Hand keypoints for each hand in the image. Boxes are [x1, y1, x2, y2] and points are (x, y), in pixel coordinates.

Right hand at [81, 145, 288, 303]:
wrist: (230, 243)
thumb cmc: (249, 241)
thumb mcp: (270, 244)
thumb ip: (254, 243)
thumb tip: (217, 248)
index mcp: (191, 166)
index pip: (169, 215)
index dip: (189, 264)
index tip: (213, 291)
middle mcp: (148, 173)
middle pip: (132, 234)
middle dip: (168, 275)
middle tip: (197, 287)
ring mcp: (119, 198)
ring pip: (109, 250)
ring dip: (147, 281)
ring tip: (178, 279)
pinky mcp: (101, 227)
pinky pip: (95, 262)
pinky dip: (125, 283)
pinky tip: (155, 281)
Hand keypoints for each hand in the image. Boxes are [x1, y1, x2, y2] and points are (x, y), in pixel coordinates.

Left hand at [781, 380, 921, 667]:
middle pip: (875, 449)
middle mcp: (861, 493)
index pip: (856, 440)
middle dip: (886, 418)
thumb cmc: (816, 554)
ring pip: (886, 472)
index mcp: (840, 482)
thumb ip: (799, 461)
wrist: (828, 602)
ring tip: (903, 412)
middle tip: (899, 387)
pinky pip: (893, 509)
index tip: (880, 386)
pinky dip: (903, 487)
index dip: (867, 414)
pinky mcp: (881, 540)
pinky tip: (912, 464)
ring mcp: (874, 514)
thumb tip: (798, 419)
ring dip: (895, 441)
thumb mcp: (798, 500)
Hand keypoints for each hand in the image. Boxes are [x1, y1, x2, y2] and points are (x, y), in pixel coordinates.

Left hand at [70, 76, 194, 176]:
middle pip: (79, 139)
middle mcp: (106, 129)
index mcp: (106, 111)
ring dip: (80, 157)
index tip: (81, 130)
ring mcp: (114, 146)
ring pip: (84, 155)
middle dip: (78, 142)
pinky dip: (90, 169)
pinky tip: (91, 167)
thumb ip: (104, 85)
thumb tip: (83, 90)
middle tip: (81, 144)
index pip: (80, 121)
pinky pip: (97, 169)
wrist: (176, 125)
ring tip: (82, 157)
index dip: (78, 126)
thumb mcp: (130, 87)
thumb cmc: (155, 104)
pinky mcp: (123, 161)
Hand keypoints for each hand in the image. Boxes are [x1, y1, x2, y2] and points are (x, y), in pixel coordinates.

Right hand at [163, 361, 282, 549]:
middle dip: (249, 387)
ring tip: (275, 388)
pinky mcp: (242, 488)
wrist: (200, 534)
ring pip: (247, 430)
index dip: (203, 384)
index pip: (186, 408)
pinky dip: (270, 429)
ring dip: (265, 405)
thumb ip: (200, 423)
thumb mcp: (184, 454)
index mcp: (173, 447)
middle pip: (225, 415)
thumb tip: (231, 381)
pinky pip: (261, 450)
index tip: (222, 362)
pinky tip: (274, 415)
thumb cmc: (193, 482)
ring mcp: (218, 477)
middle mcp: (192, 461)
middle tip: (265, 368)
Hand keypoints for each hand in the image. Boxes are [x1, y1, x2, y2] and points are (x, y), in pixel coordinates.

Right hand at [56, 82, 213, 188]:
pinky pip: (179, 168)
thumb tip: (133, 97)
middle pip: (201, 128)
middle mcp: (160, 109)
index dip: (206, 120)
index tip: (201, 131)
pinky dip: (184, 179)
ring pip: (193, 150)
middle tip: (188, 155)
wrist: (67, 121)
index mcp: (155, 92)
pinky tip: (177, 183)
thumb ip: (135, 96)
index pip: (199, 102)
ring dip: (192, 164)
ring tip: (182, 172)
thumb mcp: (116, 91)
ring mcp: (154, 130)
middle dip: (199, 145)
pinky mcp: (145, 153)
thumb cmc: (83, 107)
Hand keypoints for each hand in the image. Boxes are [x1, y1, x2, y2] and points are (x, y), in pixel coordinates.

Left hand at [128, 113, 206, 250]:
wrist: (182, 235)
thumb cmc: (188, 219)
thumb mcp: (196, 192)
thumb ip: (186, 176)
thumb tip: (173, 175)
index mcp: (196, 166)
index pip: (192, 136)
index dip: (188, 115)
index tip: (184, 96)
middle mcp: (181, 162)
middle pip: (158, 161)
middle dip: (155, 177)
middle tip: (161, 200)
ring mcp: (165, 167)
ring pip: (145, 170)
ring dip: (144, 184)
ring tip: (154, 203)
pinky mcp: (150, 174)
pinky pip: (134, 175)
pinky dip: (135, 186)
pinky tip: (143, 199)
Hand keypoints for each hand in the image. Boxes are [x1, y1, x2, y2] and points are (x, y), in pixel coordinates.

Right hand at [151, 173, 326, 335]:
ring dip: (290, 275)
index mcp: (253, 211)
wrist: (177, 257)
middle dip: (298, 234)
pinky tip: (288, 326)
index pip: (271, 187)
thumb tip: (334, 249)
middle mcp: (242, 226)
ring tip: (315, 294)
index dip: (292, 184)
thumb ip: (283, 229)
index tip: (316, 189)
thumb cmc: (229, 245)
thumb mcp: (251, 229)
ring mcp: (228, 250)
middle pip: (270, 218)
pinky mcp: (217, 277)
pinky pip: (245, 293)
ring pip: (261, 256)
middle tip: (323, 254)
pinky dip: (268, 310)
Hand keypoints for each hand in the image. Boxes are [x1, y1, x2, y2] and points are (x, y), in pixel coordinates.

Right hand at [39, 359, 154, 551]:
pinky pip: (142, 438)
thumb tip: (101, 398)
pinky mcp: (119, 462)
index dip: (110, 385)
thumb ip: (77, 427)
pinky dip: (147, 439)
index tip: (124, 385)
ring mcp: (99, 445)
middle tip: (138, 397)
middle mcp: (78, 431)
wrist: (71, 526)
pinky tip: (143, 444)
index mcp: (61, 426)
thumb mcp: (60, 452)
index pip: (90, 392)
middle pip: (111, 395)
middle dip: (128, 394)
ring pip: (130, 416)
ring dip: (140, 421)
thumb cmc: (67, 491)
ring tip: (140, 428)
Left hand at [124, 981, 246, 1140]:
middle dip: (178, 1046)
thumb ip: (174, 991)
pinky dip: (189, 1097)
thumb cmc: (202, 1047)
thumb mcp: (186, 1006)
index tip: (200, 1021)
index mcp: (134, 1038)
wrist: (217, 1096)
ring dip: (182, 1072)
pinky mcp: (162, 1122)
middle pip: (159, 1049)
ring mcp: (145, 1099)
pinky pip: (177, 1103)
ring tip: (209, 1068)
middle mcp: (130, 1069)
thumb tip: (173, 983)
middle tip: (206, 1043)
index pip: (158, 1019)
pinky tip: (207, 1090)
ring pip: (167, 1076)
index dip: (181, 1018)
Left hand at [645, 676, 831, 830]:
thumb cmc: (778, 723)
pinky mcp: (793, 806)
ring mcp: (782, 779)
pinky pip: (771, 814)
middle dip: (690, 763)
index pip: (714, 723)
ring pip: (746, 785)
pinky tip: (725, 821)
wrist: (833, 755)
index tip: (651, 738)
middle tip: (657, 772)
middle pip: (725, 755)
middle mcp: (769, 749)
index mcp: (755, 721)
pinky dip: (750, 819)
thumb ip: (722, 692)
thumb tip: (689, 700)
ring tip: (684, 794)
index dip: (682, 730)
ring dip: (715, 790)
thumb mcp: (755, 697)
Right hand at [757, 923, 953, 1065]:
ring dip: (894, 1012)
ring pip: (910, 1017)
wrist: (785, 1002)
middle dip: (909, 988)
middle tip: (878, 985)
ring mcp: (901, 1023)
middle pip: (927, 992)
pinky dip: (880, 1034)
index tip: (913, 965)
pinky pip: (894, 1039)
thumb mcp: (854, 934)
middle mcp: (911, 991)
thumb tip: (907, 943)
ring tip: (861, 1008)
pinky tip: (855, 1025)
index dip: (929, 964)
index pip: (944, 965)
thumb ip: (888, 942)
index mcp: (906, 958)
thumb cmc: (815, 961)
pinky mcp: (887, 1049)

▶ [Exercise brief]
Which lines above run from the one containing "index tip: (316, 189)" down to the one containing "thumb ip: (722, 692)"? Repeat exactly those, both ends included, and nothing else.

▶ [Exercise response]
index tip: (316, 189)
thumb cmc: (229, 245)
thumb mcp: (251, 229)
ring mcp: (228, 250)
middle pip: (270, 218)
pinky mcp: (217, 277)
pinky pip: (245, 293)
ring pip: (261, 256)
middle tip: (323, 254)
pinky dip: (268, 310)
Hand keypoints for each hand in the image. Boxes are [x1, y1, x2, y2] and points are (x, y), in pixel coordinates.

Right hand at [39, 359, 154, 551]:
pinky pip: (142, 438)
thumb tip: (101, 398)
pinky mcp: (119, 462)
index dip: (110, 385)
thumb ip: (77, 427)
pinky dip: (147, 439)
index tip: (124, 385)
ring mcp: (99, 445)
middle tip: (138, 397)
middle mcp: (78, 431)
wrist: (71, 526)
pinky tip: (143, 444)
index mcp: (61, 426)
thumb mcp: (60, 452)
index pip: (90, 392)
middle pip: (111, 395)
middle dip: (128, 394)
ring pip: (130, 416)
ring dip: (140, 421)
thumb cmc: (67, 491)
ring tip: (140, 428)
Left hand at [124, 981, 246, 1140]:
middle dip: (178, 1046)
thumb ip: (174, 991)
pinky dip: (189, 1097)
thumb cmc: (202, 1047)
thumb mcp: (186, 1006)
index tip: (200, 1021)
index mcp: (134, 1038)
wrist: (217, 1096)
ring dip: (182, 1072)
pinky mcp: (162, 1122)
middle pip: (159, 1049)
ring mcp: (145, 1099)
pinky pip: (177, 1103)
ring tip: (209, 1068)
middle mcp: (130, 1069)
thumb tip: (173, 983)
middle tip: (206, 1043)
index pip: (158, 1019)
pinky tip: (207, 1090)
ring pip: (167, 1076)
index dip: (181, 1018)
Left hand at [645, 676, 831, 830]:
thumb cmc: (778, 723)
pinky mcp: (793, 806)
ring mcp: (782, 779)
pinky pip: (771, 814)
middle dip: (690, 763)
index pip: (714, 723)
ring pip: (746, 785)
pinky tip: (725, 821)
wrist: (833, 755)
index tip: (651, 738)
middle tip: (657, 772)
middle pip: (725, 755)
middle mcp: (769, 749)
index mcp: (755, 721)
pinky dip: (750, 819)
thumb ip: (722, 692)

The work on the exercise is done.